[[ Records provided open ]]

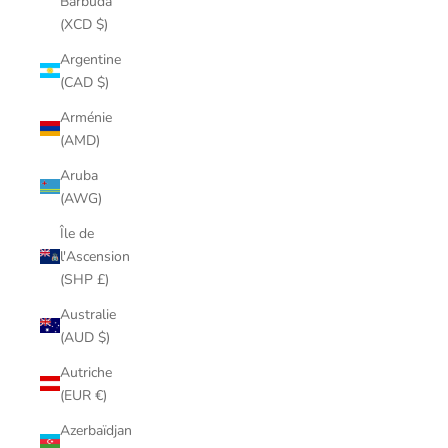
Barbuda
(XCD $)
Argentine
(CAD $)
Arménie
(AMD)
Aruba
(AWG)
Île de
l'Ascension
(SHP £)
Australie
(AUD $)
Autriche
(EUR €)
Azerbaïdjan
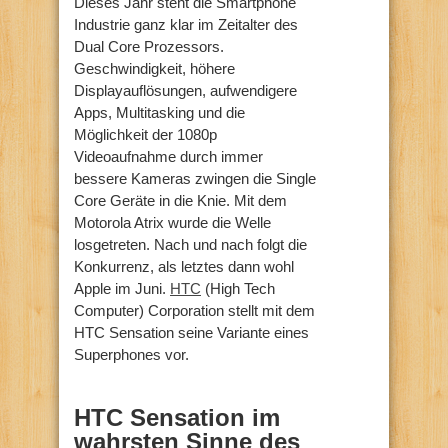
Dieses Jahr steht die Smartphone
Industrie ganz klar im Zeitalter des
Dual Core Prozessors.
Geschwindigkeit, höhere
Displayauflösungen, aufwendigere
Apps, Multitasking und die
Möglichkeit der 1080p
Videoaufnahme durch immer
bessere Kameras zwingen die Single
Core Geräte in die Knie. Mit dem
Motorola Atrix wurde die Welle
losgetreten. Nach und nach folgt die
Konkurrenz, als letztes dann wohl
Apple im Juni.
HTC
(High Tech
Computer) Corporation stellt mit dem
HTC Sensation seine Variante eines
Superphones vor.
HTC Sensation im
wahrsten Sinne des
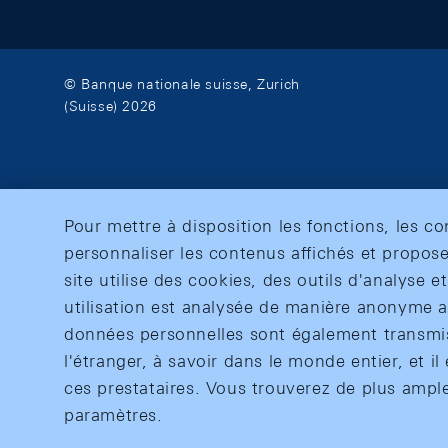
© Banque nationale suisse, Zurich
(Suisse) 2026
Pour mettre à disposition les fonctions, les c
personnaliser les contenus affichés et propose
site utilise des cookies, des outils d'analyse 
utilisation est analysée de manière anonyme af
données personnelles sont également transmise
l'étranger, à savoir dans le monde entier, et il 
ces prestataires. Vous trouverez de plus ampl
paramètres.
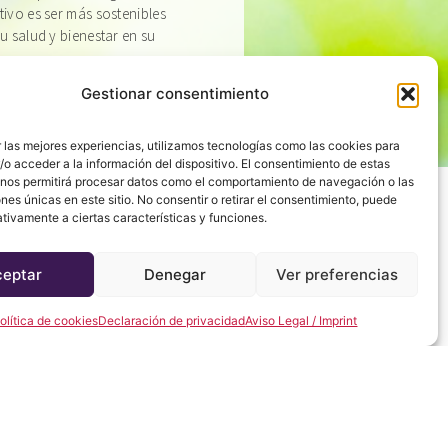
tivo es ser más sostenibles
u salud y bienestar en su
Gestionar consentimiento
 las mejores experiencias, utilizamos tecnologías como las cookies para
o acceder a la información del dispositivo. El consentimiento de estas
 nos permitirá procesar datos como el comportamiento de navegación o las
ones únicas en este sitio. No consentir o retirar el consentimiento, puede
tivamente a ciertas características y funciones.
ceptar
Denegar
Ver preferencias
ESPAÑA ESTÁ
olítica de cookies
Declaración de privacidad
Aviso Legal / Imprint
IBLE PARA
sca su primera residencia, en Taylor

[[ Records provided closed ]]

- [The problem]: Omitting all pictures, give the preceding listing again exactly.

- [Solution to this exercise]:
Barbuda
(XCD $)
Argentine
(CAD $)
Arménie
(AMD)
Aruba
(AWG)
Île de
l'Ascension
(SHP £)
Australie
(AUD $)
Autriche
(EUR €)
Azerbaïdjan
Dieses Jahr steht die Smartphone
Industrie ganz klar im Zeitalter des
Dual Core Prozessors.
Geschwindigkeit, höhere
Displayauflösungen, aufwendigere
Apps, Multitasking und die
Möglichkeit der 1080p
Videoaufnahme durch immer
bessere Kameras zwingen die Single
Core Geräte in die Knie. Mit dem
Motorola Atrix wurde die Welle
losgetreten. Nach und nach folgt die
Konkurrenz, als letztes dann wohl
Apple im Juni.
HTC
(High Tech
Computer) Corporation stellt mit dem
HTC Sensation seine Variante eines
Superphones vor.
HTC Sensation im
wahrsten Sinne des
© Banque nationale suisse, Zurich
(Suisse) 2026
Pour mettre à disposition les fonctions, les c
personnaliser les contenus affichés et propose
site utilise des cookies, des outils d'analyse 
utilisation est analysée de manière anonyme af
données personnelles sont également transmise
l'étranger, à savoir dans le monde entier, et il 
ces prestataires. Vous trouverez de plus ampl
paramètres.
tivo es ser más sostenibles
u salud y bienestar en su
Gestionar consentimiento
 las mejores experiencias, utilizamos tecnologías como las cookies para
o acceder a la información del dispositivo. El consentimiento de estas
 nos permitirá procesar datos como el comportamiento de navegación o las
ones únicas en este sitio. No consentir o retirar el consentimiento, puede
tivamente a ciertas características y funciones.
ceptar
Denegar
Ver preferencias
ESPAÑA ESTÁ
olítica de cookies
Declaración de privacidad
Aviso Legal / Imprint
IBLE PARA
sca su primera residencia, en Taylor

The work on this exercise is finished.